– La policía se está ocupando del caso -dije, levantándome-, y ya le presto tanta ayuda como puedo. En cierto modo, ya estoy trabajando en el caso; os podéis ahorrar el dinero.
Se quedó sentado mirándome, muy quieto. No era la inmovilidad exánime de los que llevan mucho tiempo muertos, pero casi daba el pego.
El miedo me subió por el espinazo y me llegó a la garganta. Reprimí el impulso de sacar el crucifijo que llevaba debajo de la blusa y echar a Willie del despacho. No sé por qué, pero me parecía poco profesional expulsar a un cliente con un objeto sagrado. Me quedé de pie esperando a que se moviera.
– ¿Por qué no quieres aceptar el caso?
– Tengo otros clientes a los que atender. Siento no poder hacer nada por ti.
– Será que no quieres.
– Como prefieras. -Rodeé la mesa para acompañarlo a la puerta.
Se desplazó con una agilidad que no había tenido nunca, pero lo vi y me aparté de la mano que tendía hacia mí.
– No soy otra mariboba a la que puedas embaucar con tus trucos.
– Me has visto moverme.
– Te he oído.
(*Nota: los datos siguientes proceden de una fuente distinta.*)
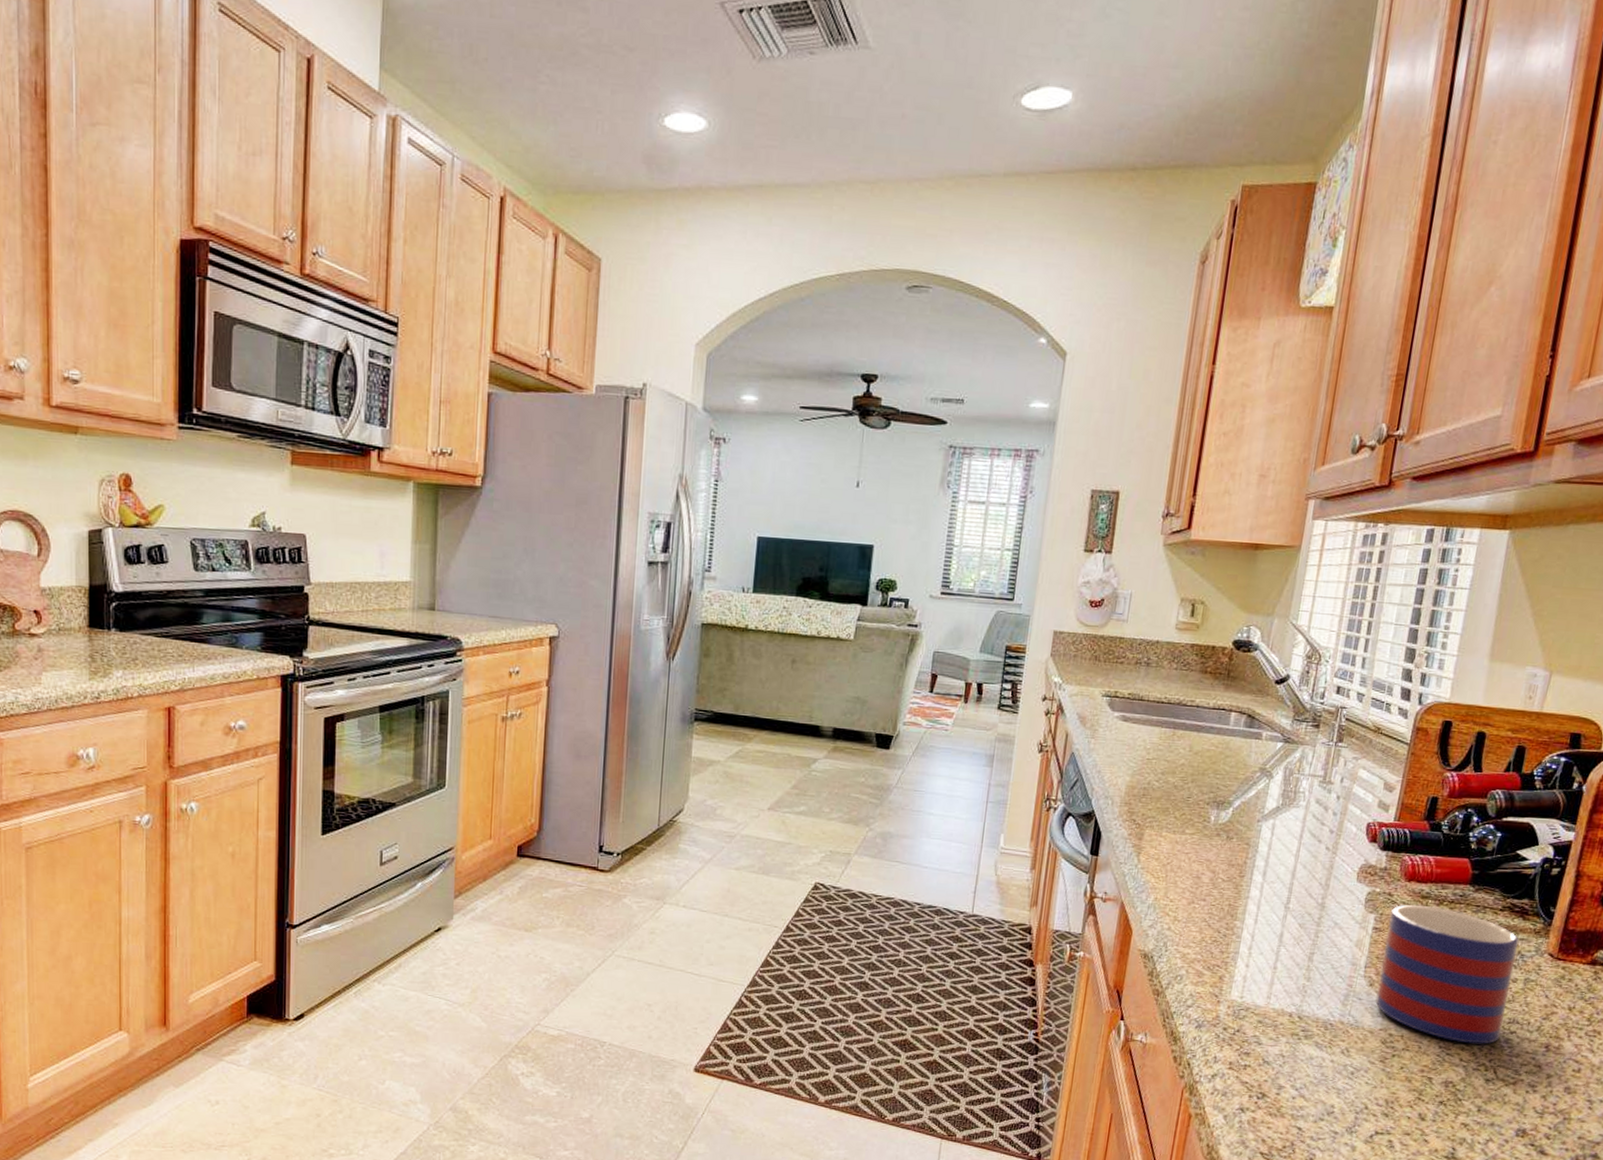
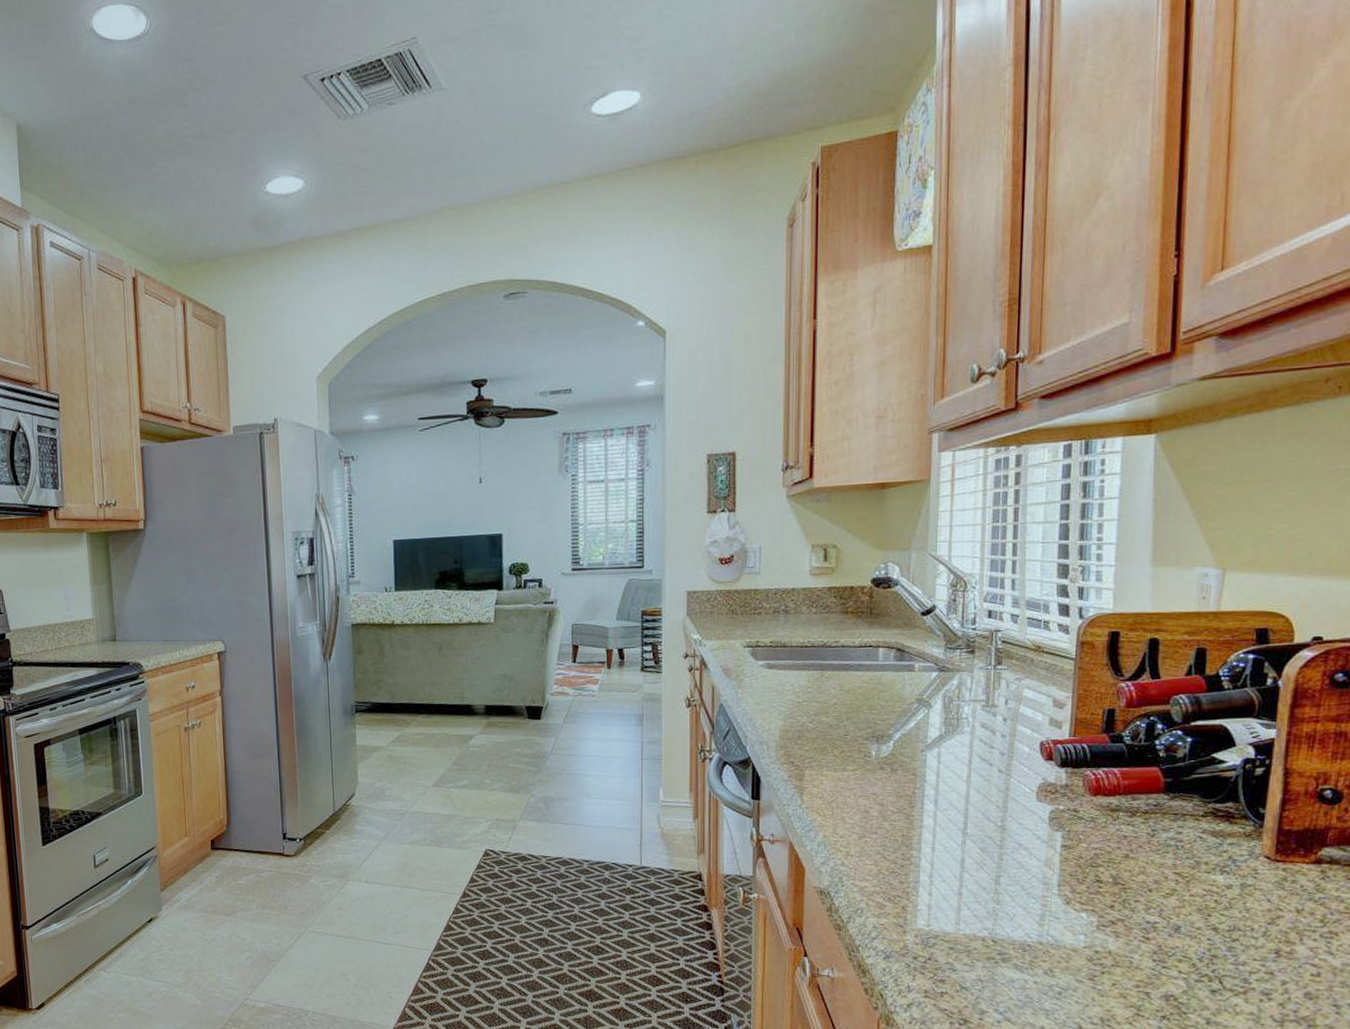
mug: present [1375,904,1519,1045] -> none [1075,818,1228,955]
No llevas tanto tiempo muerto. Vampiro o no, te queda mucho por aprender.
Me miraba con el ceño fruncido y la mano aún medio tendida. Puede ser, pero ningún humano habría podido apartarse así.
– Dio un paso en mi dirección hasta casi rozarme con la chaqueta. Frente a frente teníamos casi la misma estatura: ambos éramos bajos. Los ojos le quedaban al mismo nivel que los míos. Me obligué a mantener la mirada fija en su hombro.
Tuve que hacer acopio de valor para no apartarme de él. Pero qué leches; vivo o muerto, era Willie McCoy. No pensaba darle aquella satisfacción.
– No eres más humana que yo -dijo.
Me dirigí a la puerta. No me había apartado de él; me había alejado para abrir. Intenté convencer al sudor que me recorría la espalda de que no era lo mismo. Pero la sensación de frío que tenía en el estómago tampoco se dejaba engañar.